I am new to Functional Analysis .Please review the following proof:
Let $X$ be a Banach space. Let $T:X\to X$ be a invertible linear operator and $M>0$ be such that $\|T^{-k}\|<M$ for all $k\ge 1$.
Prove that $\inf _{n\ge 1} \|T^n(x)\|>0$ for all $x\neq 0$ in $X$
My try:
In order to show that $\inf _{n\ge 1} \|T^n(x)\|>0$ for all $x\neq 0$ in $X$ ;let us fix $x(\neq 0)\in X$ and then we have to show that $\|T^n(x)\|>0$ for all $n\ge 1$.
Without loss of generality let $\|x\|=1$
Again $T$ is invertible so there exists some $T_1$ such that $TT_1=T_1T=I$.
Since $\|T^{-k}\|<M\implies \sup _{\|x\|=1,x\in X}\|T^{-k}(x)\| <M\implies \sup {\|(T^k)^{-1}(x)\|}<M$ $\implies \|T^{-k}(x)\|<M$ for all $x$ with $\|x\|=1$
Now for any linear operator $P$; $P^{-1}$ is defined as $P^{-1}(y)=x$ where $P(x)=y$
Then we have $T^{-k}(x)=y$ where $T^k(y)=x$
Now $\|T^{-k}(x)\|<M$ for all $x$ with $\|x\|=1\implies \|y\|<M$ whenever $\|T^k(y)\|=1$ for all $k\ge 1$
Thus $\inf _{n\ge 1} \|T^n(x)\|>0$ for all $x\neq 0$.I think that there will be some problems as I have not used the fact that $X$ is Banach.
Please check this proof and suggest edits if required. Looking forward to you all.

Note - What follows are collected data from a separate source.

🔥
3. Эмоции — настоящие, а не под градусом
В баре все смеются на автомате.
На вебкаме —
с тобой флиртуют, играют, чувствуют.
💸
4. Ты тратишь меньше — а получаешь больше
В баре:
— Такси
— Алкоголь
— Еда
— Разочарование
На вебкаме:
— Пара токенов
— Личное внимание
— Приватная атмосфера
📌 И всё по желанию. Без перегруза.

By assumption there exists $M>0$ such that for all $y\in X$, $n\ge 1$:
$$ \|T^{-n} (y)\|\le M\|y\|.$$
Let $x$ be given. Set $y=T^n x$. To obtain
$$ \|x\| = \|T^{-n} (T^n x) \| \le M \|T^n x\| .$$
Therefore
$$\inf_{n} \|T^n x\| \ge \frac{\|x\|}{M}.$$